Texto proporcionado:
-.-.-

El cambio climático en el Ártico

La «calentura» del Ártico

Ambos polos del planeta son de los lugares más sensibles al cambio climático. El agua en cualquiera de sus formas resulta ser un excelente indicador de la salud del entorno y en este sentido, el hielo ártico y el hielo antártico nos están mostrando día tras día evidencias que ponen de manifiesto un calentamiento global acelerado. De hecho, no se está produciendo un aumento lineal del deshielo, sino que el proceso se va haciendo más rápido año tras año en una tendencia que arranca en el siglo XIX, aunque en los últimos años la velocidad de los cambios sorprende. Por poner una cifra reconocible, en el último lustro, la pérdida anual de masa de los graciares de los polos norte y sur equivale a más de 250 millones de piscinas olímpicas.

Pero centrémonos en el más sensible de ambos, el océano Ártico, esa enorme masa de agua que se sitúa aproximadamente por encima de los 65º de latitud norte. El hielo marino ártico es el área del océano que está cubierta por hielo. Su máximo anual suele producirse a finales del mes de marzo, al final de la temporada de invierno, mientras que el mínimo anual se suele medir en septiembre, al final de la temporada de fusión del verano.

Su presencia, extensión y espesor es importante por varios motivos. En primer lugar, el hielo marino del Ártico mantiene la temperatura fría de las regiones polares, con lo que ello supone para la estabilidad del ecosistema. En segundo lugar, tiene un importante efecto albedo (reflexión de la radiación solar), lo que colabora en el mantenimiento de la temperatura, entre otros parámetros, en el interior de la atmósfera. También es importante por la contribución que tienen los ciclos de hielo/deshielo a la introducción de agua fría en las corrientes marinas y, consecuentemente, al efecto que estas tienen en todo el planeta. En este sentido, en el caso de los glaciares de Groenlandia (íntimamente ligados a los ciclos climáticos del hielo ártico), el deshielo provoca una aportación excepcional de agua dulce, provocando en el océano una disminución en la temperatura, la salinidad y la densidad del agua. Por estos motivos, entre otros, la extensión del hielo ártico es importante.

-.-.-

Datos proporcionados:
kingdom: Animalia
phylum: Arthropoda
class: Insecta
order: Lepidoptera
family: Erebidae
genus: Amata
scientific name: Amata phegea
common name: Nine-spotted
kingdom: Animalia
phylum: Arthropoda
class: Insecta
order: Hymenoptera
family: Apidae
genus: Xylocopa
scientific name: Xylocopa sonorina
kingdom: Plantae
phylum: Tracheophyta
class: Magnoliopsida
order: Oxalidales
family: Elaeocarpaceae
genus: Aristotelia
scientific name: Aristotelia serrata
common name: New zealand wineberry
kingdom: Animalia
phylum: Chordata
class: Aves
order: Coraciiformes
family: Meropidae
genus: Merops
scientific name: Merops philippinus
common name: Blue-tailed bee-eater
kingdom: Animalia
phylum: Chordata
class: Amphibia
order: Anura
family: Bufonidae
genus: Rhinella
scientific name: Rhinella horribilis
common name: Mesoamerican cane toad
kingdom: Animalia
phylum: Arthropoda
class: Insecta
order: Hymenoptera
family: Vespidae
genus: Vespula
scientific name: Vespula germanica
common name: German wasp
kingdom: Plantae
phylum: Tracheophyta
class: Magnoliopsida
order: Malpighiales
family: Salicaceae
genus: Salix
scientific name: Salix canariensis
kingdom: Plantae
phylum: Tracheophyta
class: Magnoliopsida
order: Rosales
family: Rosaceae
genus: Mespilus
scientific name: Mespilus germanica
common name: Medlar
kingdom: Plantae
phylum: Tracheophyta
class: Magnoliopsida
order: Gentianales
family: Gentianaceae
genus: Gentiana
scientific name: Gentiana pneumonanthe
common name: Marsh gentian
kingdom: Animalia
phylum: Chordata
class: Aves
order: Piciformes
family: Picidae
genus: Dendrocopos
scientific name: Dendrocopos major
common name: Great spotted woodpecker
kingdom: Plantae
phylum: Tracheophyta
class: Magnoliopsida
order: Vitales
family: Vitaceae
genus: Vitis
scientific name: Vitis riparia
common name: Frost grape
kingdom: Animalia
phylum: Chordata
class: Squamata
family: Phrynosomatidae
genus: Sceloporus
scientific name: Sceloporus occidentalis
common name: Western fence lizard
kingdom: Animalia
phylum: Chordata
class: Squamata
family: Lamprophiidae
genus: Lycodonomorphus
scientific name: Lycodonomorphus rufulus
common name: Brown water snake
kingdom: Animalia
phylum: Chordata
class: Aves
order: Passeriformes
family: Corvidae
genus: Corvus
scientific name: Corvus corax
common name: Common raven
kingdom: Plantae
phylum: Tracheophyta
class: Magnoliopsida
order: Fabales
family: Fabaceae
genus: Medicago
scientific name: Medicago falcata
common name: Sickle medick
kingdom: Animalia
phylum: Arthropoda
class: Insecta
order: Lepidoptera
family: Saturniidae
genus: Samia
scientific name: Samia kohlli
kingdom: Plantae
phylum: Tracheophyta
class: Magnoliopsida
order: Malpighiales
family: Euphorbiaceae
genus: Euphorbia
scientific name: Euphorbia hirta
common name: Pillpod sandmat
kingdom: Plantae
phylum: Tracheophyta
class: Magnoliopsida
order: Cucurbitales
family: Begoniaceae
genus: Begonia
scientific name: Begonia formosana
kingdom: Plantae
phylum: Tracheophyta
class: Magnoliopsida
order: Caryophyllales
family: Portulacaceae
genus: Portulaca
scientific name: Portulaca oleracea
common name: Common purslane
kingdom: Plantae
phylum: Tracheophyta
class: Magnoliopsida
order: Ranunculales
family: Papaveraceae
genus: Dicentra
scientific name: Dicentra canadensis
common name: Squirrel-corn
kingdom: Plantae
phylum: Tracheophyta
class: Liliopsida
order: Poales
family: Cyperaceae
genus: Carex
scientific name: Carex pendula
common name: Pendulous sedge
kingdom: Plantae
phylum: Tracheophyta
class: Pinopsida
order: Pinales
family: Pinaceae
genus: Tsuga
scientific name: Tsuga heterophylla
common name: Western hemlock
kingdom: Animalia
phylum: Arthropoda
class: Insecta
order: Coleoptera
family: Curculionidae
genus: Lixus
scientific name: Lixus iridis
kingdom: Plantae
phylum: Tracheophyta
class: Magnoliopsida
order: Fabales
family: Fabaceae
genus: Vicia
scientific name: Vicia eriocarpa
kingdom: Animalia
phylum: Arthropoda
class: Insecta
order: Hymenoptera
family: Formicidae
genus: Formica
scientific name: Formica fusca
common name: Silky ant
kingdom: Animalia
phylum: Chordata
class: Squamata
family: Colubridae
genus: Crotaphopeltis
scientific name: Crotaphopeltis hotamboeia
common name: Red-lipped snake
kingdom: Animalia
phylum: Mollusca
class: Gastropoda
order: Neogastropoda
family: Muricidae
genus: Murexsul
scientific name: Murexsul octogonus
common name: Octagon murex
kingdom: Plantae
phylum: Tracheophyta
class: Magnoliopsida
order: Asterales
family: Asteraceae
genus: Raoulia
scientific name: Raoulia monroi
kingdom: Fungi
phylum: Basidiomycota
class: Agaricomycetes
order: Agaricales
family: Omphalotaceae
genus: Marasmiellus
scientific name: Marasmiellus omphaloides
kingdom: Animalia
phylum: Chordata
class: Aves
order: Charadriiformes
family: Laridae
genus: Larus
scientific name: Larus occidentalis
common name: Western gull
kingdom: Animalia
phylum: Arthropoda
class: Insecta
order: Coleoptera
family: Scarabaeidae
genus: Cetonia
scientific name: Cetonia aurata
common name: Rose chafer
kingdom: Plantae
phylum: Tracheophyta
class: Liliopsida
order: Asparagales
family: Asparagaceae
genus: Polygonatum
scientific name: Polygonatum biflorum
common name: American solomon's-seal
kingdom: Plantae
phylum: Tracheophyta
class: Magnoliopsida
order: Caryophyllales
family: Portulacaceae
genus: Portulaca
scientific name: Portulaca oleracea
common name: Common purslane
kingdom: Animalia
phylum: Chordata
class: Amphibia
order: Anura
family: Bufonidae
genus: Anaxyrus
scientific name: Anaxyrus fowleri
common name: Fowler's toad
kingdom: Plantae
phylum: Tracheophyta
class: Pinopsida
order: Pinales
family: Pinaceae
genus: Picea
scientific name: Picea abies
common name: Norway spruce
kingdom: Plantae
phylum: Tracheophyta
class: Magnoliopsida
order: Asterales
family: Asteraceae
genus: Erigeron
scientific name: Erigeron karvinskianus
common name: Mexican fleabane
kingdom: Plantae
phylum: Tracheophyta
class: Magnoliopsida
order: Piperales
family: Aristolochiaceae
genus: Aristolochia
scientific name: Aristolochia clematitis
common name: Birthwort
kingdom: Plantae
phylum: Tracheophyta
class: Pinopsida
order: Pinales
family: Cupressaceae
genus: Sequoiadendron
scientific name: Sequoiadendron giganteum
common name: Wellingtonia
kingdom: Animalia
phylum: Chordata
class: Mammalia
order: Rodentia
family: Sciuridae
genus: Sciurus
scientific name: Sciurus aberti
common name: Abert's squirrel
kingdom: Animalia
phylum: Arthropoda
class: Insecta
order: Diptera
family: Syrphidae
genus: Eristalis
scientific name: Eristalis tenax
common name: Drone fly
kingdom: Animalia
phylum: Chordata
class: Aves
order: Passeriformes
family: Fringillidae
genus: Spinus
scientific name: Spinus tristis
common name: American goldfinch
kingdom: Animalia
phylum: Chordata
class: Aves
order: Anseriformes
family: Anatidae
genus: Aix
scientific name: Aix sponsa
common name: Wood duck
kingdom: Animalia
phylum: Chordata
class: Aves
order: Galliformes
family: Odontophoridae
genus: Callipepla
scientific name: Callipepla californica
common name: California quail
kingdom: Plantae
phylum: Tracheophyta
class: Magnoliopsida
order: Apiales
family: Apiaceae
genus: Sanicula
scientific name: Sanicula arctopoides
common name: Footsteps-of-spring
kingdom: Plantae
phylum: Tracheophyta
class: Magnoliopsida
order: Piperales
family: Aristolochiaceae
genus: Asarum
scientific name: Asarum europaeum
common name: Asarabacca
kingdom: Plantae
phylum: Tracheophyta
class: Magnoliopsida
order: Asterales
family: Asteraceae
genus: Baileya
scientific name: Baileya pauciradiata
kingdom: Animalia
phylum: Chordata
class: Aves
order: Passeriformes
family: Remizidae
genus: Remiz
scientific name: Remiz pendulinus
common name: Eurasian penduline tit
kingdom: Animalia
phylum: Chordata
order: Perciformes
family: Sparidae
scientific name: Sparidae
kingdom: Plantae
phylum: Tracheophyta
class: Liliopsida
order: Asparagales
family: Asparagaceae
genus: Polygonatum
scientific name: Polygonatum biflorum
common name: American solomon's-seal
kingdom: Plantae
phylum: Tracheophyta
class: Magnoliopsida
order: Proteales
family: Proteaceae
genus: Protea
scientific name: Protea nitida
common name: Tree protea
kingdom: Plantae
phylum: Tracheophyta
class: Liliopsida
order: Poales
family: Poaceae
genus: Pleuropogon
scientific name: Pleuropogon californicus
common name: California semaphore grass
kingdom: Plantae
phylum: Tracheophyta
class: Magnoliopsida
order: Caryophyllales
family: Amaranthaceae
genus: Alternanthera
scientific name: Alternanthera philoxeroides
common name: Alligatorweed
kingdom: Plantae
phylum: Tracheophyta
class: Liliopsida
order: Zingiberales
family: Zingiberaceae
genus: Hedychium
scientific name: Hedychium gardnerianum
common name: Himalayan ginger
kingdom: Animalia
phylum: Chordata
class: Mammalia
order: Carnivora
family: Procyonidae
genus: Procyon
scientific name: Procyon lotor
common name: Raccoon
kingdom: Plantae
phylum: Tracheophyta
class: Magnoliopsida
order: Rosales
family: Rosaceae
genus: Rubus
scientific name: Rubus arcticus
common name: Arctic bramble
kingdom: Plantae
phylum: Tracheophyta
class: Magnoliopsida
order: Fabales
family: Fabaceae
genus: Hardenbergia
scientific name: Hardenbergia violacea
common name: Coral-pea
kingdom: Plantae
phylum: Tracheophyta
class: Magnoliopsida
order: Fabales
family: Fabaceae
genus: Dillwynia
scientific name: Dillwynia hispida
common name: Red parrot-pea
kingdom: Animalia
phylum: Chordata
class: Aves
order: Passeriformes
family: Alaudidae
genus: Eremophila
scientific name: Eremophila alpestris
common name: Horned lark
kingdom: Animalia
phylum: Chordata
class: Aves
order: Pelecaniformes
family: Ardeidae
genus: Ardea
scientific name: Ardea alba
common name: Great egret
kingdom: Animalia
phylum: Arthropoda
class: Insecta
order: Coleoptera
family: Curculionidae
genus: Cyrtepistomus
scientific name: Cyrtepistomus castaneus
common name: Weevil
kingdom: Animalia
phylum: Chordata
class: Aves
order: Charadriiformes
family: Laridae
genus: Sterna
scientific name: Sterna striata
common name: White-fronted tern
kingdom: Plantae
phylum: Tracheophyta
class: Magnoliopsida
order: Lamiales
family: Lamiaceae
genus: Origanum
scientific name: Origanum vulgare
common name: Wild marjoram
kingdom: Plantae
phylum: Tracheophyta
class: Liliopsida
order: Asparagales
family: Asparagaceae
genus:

-.-.-

Tarea:
Prosiga el texto sobre el cambio climático en el Ártico a partir de su última oración.

Respuesta:
Durante siglos, la extensión del hielo marino ártico también ha sido de enorme interés pues condicionaba el Paso del Noroeste, una ruta importante para el comercio y la navegación. Por este motivo, existe un amplio registro de la evolución del hielo en base a las anotaciones de los barcos que atravesaban aquella zona, aunque es a partir de la segunda mitad del siglo XX cuando se sistematiza su seguimiento gracias a la lectura de la información procedente de los satélites. 

En las últimas décadas, el hielo marino del océano Ártico se ha derretido más rápido de lo que se vuelve a congelar en invierno, lo cual es atribuible, según el IPCC (Panel Intergubernamental de Expertos sobre el Cambio Climático) [ ver ], a los gases de efecto invernadero. Una de las conclusiones más preocupantes ha sido constatar que toda la región ártica está en su momento más cálido de los últimos 4.000 años. Otro dato negativo es que la temporada de derretimiento en todo el ártico se alarga a un ritmo de cinco días por década. La amplitud de las aguas libres, sin hielo, propician una mayor absorción de sol, con lo que la tasa de derretimiento del hielo marino se encuentra en un bucle creciente de difícil corrección.

La disminución del hielo marino tiene un potencial notable para acelerar significativamente el calentamiento global y los cambios climáticos.

La predicción de casi todos los grupos de estudio sobre este tema apunta a que en la década de 2020 llegará el primer verano ártico sin hielo. Lamentablemente, ya es tarde para revertir ese proceso, pero ahora es un buen momento para que cada uno de nosotros pensemos que todavía hay cosas que podemos corregir con el fin de evitar que otros problemas relacionados con el cambio climático sigan el mismo camino.